<<<<

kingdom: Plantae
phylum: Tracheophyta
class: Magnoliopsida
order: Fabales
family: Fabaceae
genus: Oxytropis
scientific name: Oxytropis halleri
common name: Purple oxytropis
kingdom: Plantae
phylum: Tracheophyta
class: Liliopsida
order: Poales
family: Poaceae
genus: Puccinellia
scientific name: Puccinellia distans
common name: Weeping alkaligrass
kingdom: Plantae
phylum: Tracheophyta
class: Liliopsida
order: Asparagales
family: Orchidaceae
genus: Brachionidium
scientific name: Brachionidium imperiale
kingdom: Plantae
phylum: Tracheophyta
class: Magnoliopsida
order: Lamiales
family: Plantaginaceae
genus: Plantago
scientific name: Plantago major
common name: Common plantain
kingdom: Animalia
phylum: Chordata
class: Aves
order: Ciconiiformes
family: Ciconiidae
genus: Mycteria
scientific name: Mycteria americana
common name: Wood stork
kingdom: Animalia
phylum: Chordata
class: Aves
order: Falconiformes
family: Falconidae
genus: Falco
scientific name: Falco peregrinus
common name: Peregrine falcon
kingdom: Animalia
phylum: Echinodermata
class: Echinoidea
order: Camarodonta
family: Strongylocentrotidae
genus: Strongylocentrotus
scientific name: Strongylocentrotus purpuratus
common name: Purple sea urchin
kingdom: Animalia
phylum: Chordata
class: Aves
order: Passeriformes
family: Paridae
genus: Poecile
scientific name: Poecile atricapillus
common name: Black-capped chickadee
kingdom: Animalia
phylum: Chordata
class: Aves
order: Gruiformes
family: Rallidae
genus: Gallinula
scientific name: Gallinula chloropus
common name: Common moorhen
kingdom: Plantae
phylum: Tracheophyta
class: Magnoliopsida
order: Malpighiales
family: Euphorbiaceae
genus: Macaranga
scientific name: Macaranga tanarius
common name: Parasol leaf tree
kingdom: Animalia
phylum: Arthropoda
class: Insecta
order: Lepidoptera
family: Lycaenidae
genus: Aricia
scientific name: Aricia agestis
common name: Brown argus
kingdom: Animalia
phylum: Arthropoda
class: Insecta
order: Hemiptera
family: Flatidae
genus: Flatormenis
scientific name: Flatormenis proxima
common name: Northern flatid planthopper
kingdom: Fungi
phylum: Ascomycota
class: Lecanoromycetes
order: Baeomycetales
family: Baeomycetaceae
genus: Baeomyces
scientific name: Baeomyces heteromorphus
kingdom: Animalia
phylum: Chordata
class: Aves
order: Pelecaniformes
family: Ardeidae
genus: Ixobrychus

>>>>

→ REQUIRED WORK: Rewrite all the records above, replacing every "common name" with "vernacular name" and changing nothing else.

→ WORKED ANSWER:
kingdom: Plantae
phylum: Tracheophyta
class: Magnoliopsida
order: Fabales
family: Fabaceae
genus: Oxytropis
scientific name: Oxytropis halleri
vernacular name: Purple oxytropis
kingdom: Plantae
phylum: Tracheophyta
class: Liliopsida
order: Poales
family: Poaceae
genus: Puccinellia
scientific name: Puccinellia distans
vernacular name: Weeping alkaligrass
kingdom: Plantae
phylum: Tracheophyta
class: Liliopsida
order: Asparagales
family: Orchidaceae
genus: Brachionidium
scientific name: Brachionidium imperiale
kingdom: Plantae
phylum: Tracheophyta
class: Magnoliopsida
order: Lamiales
family: Plantaginaceae
genus: Plantago
scientific name: Plantago major
vernacular name: Common plantain
kingdom: Animalia
phylum: Chordata
class: Aves
order: Ciconiiformes
family: Ciconiidae
genus: Mycteria
scientific name: Mycteria americana
vernacular name: Wood stork
kingdom: Animalia
phylum: Chordata
class: Aves
order: Falconiformes
family: Falconidae
genus: Falco
scientific name: Falco peregrinus
vernacular name: Peregrine falcon
kingdom: Animalia
phylum: Echinodermata
class: Echinoidea
order: Camarodonta
family: Strongylocentrotidae
genus: Strongylocentrotus
scientific name: Strongylocentrotus purpuratus
vernacular name: Purple sea urchin
kingdom: Animalia
phylum: Chordata
class: Aves
order: Passeriformes
family: Paridae
genus: Poecile
scientific name: Poecile atricapillus
vernacular name: Black-capped chickadee
kingdom: Animalia
phylum: Chordata
class: Aves
order: Gruiformes
family: Rallidae
genus: Gallinula
scientific name: Gallinula chloropus
vernacular name: Common moorhen
kingdom: Plantae
phylum: Tracheophyta
class: Magnoliopsida
order: Malpighiales
family: Euphorbiaceae
genus: Macaranga
scientific name: Macaranga tanarius
vernacular name: Parasol leaf tree
kingdom: Animalia
phylum: Arthropoda
class: Insecta
order: Lepidoptera
family: Lycaenidae
genus: Aricia
scientific name: Aricia agestis
vernacular name: Brown argus
kingdom: Animalia
phylum: Arthropoda
class: Insecta
order: Hemiptera
family: Flatidae
genus: Flatormenis
scientific name: Flatormenis proxima
vernacular name: Northern flatid planthopper
kingdom: Fungi
phylum: Ascomycota
class: Lecanoromycetes
order: Baeomycetales
family: Baeomycetaceae
genus: Baeomyces
scientific name: Baeomyces heteromorphus
kingdom: Animalia
phylum: Chordata
class: Aves
order: Pelecaniformes
family: Ardeidae
genus: Ixobrychus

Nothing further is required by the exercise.